I know that what I am saying about filmmaking, which is what I do and what I love, I can say about artistic creation in general. Creation is not a realm for the humanities or for cultural intervention, still less for social work; I believe that its role is the more basic one of resistance, founded on critical thinking. It is in this sense that art is a primary locus for lively thought within a culture and a society. It is a space for freedom and expression by the younger generations, often their only way of feeling included, just as it is the last resort of the outcasts of society. In this sense, the artist does not have a monopoly on critical thinking and resistance, and that is a good thing, but the artist does have a basic right to a fair share of respect and attention. The destiny of a people is not something that can be left to the experts alone. Culture and thought cannot be managed as you manage an organization chart. History is replete with unfortunate examples in which creative activity in a society perished at the very hands of its benefactors, whether well-meaning bureaucrats or short-sighted monarchs.

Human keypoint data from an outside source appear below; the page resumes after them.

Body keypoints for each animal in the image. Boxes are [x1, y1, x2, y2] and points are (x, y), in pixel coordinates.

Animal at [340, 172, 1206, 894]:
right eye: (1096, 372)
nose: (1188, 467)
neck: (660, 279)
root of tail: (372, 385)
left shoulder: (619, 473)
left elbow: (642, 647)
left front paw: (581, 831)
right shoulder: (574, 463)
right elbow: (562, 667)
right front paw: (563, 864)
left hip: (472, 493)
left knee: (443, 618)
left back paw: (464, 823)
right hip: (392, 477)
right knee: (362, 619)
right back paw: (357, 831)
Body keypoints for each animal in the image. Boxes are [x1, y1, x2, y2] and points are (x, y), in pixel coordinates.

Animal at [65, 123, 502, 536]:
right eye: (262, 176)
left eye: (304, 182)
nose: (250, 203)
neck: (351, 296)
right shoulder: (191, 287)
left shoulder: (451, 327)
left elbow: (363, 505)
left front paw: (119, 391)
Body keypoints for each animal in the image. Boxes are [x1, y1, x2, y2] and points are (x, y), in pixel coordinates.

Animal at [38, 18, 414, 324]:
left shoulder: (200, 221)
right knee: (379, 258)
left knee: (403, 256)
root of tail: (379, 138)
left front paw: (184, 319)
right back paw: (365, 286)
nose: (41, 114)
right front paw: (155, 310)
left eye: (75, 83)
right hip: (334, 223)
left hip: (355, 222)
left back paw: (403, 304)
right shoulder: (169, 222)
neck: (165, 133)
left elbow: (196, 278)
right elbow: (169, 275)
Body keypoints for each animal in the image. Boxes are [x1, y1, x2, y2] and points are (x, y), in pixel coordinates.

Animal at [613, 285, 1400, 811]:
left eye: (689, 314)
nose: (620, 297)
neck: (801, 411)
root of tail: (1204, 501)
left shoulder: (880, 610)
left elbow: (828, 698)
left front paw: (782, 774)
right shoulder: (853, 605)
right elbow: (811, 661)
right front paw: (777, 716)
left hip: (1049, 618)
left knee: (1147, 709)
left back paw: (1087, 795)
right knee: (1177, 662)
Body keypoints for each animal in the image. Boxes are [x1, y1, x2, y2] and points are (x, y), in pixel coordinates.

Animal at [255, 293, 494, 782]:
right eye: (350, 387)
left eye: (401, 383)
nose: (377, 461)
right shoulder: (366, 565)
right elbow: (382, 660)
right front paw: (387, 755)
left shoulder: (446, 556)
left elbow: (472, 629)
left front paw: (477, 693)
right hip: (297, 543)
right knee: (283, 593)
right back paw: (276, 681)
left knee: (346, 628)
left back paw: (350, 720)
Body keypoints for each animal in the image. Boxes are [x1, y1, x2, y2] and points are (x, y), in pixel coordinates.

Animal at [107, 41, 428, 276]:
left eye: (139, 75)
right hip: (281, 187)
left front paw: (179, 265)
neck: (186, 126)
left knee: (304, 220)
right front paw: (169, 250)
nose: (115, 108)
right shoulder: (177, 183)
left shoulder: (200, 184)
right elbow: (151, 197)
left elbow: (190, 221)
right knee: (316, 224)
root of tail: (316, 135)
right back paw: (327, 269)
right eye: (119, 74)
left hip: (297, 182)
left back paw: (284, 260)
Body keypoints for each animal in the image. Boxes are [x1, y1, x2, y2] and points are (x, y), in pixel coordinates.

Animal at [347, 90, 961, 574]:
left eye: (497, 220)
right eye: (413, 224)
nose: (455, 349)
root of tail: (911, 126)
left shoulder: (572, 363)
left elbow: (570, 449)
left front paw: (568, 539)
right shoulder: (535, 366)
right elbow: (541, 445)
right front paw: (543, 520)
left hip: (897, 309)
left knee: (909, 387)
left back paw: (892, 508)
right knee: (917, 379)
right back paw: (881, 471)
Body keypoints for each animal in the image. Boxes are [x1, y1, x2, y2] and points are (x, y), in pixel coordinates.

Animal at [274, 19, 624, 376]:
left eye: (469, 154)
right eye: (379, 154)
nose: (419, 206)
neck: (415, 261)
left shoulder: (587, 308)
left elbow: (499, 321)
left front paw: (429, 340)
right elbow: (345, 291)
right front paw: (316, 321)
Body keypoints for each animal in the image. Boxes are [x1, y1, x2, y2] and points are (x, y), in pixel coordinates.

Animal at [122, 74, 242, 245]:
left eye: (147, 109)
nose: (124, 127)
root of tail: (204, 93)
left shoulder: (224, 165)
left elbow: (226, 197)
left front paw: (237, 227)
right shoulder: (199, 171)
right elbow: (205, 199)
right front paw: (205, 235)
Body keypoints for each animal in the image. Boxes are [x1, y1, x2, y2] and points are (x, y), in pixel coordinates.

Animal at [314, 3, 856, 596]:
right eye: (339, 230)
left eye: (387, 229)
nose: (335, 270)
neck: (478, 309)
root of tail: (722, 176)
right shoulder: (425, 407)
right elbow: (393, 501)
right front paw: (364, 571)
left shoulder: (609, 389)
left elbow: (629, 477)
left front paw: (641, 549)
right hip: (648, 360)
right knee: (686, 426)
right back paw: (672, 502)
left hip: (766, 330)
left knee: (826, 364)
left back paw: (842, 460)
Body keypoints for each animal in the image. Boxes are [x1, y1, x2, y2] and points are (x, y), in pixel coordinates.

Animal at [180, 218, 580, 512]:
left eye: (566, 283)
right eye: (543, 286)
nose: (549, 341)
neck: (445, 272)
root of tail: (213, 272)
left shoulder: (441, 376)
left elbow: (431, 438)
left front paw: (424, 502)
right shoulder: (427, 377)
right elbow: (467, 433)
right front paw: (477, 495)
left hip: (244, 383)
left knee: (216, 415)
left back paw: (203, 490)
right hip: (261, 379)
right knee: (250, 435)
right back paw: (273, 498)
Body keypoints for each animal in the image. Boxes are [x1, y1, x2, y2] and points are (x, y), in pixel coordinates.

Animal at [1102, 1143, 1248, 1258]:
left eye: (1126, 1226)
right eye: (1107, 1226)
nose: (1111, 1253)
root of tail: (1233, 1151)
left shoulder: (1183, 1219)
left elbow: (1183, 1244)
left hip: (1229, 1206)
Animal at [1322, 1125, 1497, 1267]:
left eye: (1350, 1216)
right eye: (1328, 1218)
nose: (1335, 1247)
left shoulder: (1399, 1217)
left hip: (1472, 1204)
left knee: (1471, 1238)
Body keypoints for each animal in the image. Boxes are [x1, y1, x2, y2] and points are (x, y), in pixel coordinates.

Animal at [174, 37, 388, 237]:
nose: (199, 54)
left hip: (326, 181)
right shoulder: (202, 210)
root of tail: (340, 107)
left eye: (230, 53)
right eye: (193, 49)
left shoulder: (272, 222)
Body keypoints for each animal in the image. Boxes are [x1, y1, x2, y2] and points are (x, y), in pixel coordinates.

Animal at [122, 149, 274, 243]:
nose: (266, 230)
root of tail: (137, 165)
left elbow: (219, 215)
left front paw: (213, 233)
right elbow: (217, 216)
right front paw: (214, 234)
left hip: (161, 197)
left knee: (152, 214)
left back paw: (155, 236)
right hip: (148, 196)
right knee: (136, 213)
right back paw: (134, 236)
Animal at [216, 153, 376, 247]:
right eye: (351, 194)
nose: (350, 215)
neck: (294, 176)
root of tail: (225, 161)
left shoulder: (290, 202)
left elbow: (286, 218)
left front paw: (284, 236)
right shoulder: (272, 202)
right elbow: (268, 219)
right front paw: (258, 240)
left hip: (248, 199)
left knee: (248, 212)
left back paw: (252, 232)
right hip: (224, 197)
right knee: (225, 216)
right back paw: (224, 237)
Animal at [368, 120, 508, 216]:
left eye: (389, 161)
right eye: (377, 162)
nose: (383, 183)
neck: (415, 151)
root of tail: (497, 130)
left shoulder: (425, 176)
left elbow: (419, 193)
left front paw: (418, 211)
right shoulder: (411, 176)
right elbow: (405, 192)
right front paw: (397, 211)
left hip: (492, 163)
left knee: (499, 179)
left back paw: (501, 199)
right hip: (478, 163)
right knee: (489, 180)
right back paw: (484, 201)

The country that no longer listens to its creative people is culturally doomed. Artists must be allowed to remain on the periphery of the present, sometimes indicating where what we think of as our ideal world has gone astray or failed to complete its journey. It is therefore important to make room for those whose task it is to explore the tragic vagaries of human existence, its beauty, sometimes, and its ugliness, and to find the sublime, the unexpected or the unpredictable obscured by the commonplace. It resembles the work of those who pan for gold: just as futile but just as essential, with its need to dream, its painstaking labour, and its sublime revelations.